How to accomplish this in ELDS is by no means obvious. The cryptic “Meta Configuration” screen, under the equally cryptic submenu “Fstab”, contains an option that seems to allow an NFS-mounted root file system to be used. But it contains no supporting documentation, and how to use it is not clear. I therefore chose to use the standard Linux method, described in the Documentation/nfsroot.txt file in the kernel source tree; along with the Syslinux boot loader.

The outline of the process is as follows . . .

  • Configure the kernel. In the “Networking options” menu you must select “IP: kernel level autoconfiguration”. In “File Systems”, select the “Network File Systems” submenu; select “NFS file system support” and “Root file system on NFS”. Build the kernel.

  • After creating the root file system, share it via NFS. Add an entry to the /etc/exports file on your cross-development host. Mine looked like this (for my Ampro SBC build): “/disk2/elds/ampro/target-fs *(rw,no_root_squash)”. Restart NFS: “/etc/rc.d/init.d/nfs restart”.

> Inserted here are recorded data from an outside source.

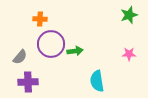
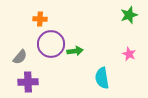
pink star: rotated 24 degrees clockwise
cyan semicircle: moved 5 px right, 3 px up
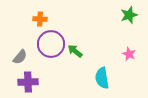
green arrow: rotated 133 degrees counterclockwise
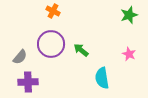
orange cross: moved 13 px right, 8 px up; rotated 24 degrees clockwise
green arrow: moved 6 px right, 1 px up
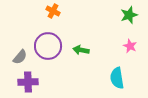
purple circle: moved 3 px left, 2 px down
green arrow: rotated 28 degrees counterclockwise
pink star: moved 1 px right, 8 px up
cyan semicircle: moved 15 px right
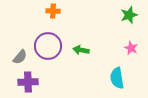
orange cross: rotated 24 degrees counterclockwise
pink star: moved 1 px right, 2 px down
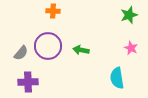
gray semicircle: moved 1 px right, 4 px up
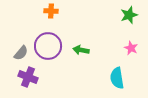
orange cross: moved 2 px left
purple cross: moved 5 px up; rotated 24 degrees clockwise
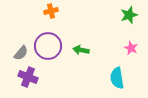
orange cross: rotated 16 degrees counterclockwise
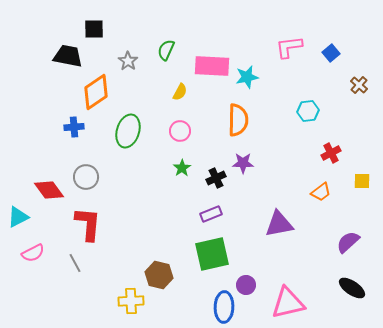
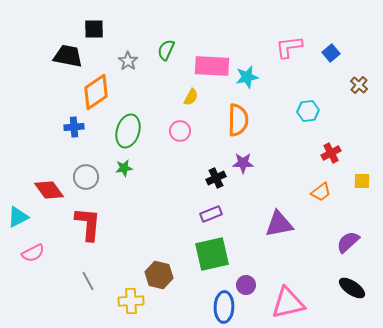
yellow semicircle: moved 11 px right, 5 px down
green star: moved 58 px left; rotated 24 degrees clockwise
gray line: moved 13 px right, 18 px down
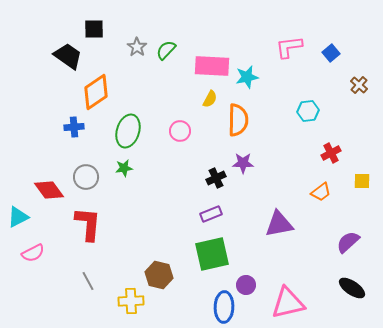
green semicircle: rotated 20 degrees clockwise
black trapezoid: rotated 24 degrees clockwise
gray star: moved 9 px right, 14 px up
yellow semicircle: moved 19 px right, 2 px down
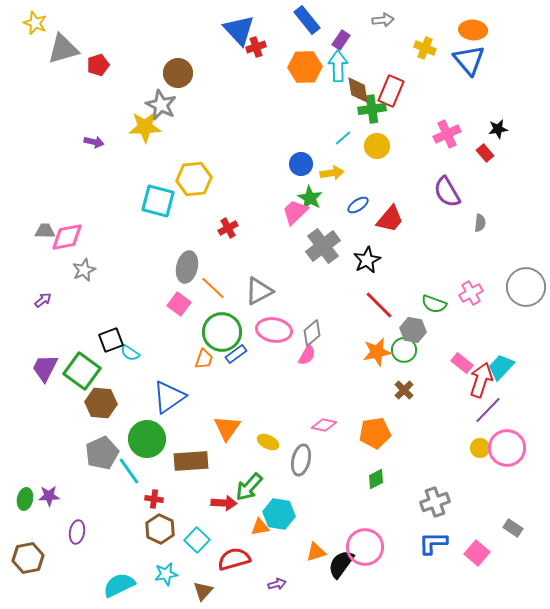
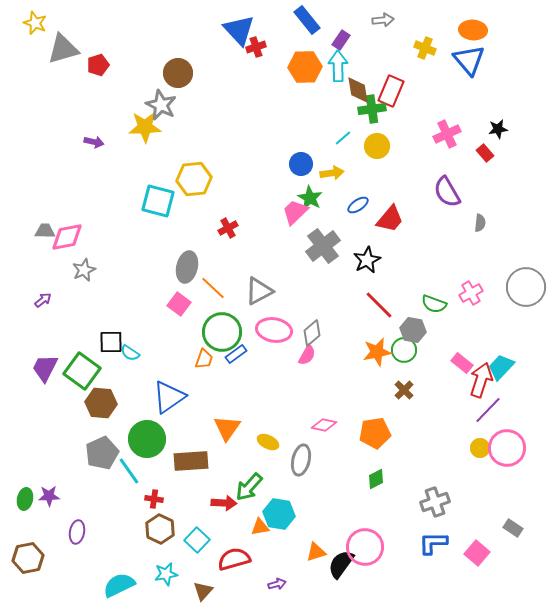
black square at (111, 340): moved 2 px down; rotated 20 degrees clockwise
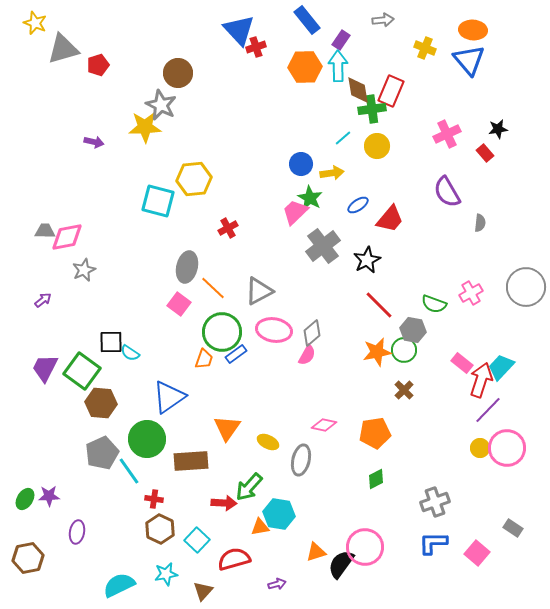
green ellipse at (25, 499): rotated 20 degrees clockwise
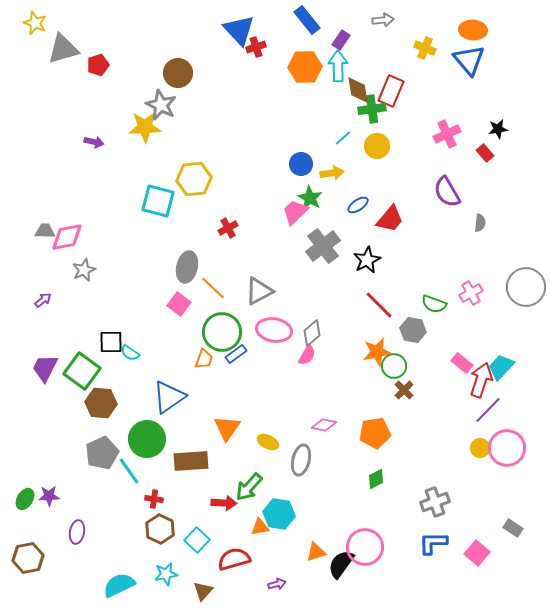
green circle at (404, 350): moved 10 px left, 16 px down
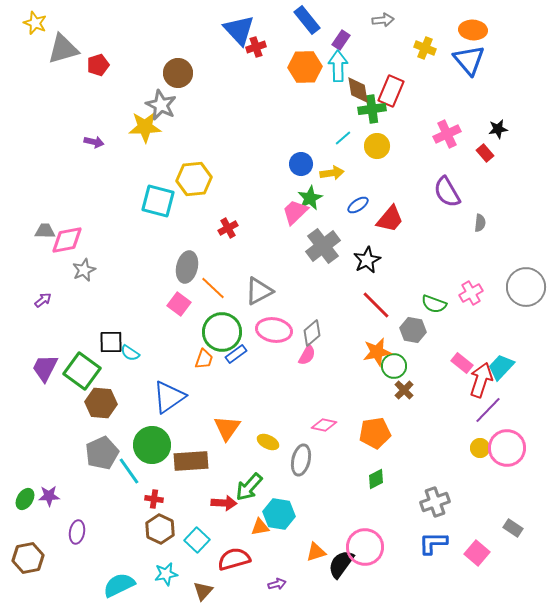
green star at (310, 198): rotated 15 degrees clockwise
pink diamond at (67, 237): moved 3 px down
red line at (379, 305): moved 3 px left
green circle at (147, 439): moved 5 px right, 6 px down
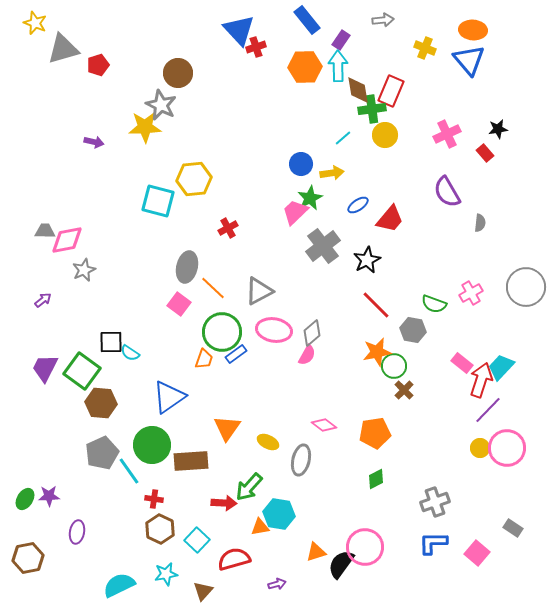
yellow circle at (377, 146): moved 8 px right, 11 px up
pink diamond at (324, 425): rotated 25 degrees clockwise
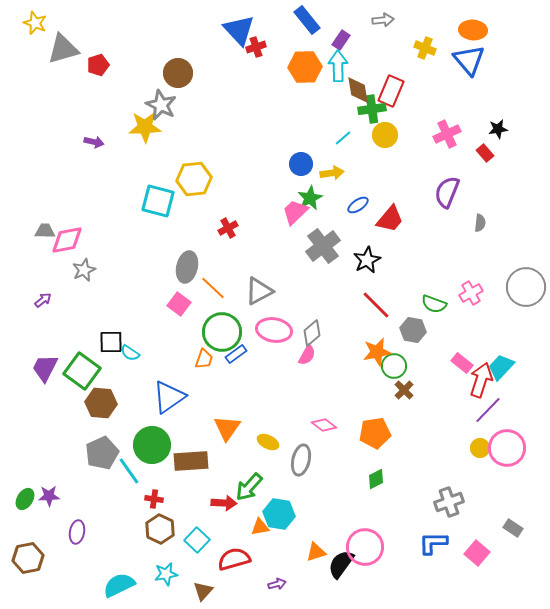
purple semicircle at (447, 192): rotated 52 degrees clockwise
gray cross at (435, 502): moved 14 px right
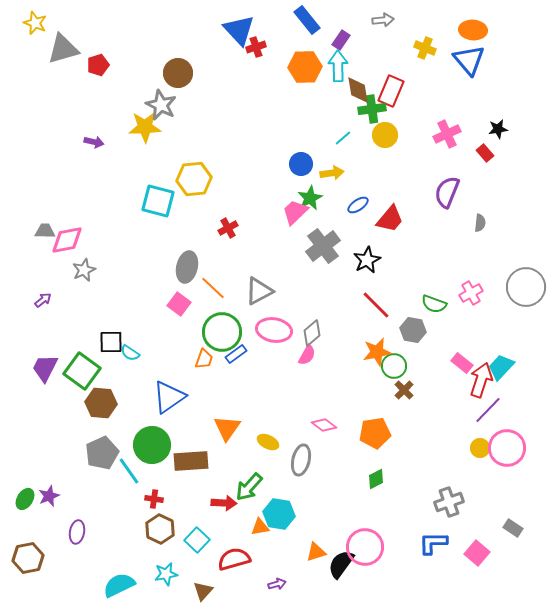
purple star at (49, 496): rotated 20 degrees counterclockwise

  • You have to pass arguments to the kernel command line to tell it to mount the root file system via NFS. To do so you need a bootloader that supports kernel command line arguments. One of the more convenient floppy-oriented x86-based bootloaders is Syslinux, which is provided with many Linux distributions. Basically, you format a floppy as FAT, place the kernel and a configuration file on the floppy, and run 'syslinux' on it to prepare it to boot. On my system, the “syslinux.cfg” file contained (again, for the Ampro example): “append root=/dev/nfs nfsroot=192.168.123.178:/disk2/elds/ampro/target-fs ip=192.168.123.200:192.168.123.178:::::off”. This example works for the common case of both target and cross-development host being on the same subnet. Further details can be found in the nfsroot.txt file and in the syslinux.doc file provided with Syslinux.

  • Finally, simply boot the floppy.
Numerous alternatives to and variations on this procedure exist, including the ability to determine the NFS host via DHCP, BOOTP, or RARP. In any case, this is one way to get ELDS running on x86-based SBCs.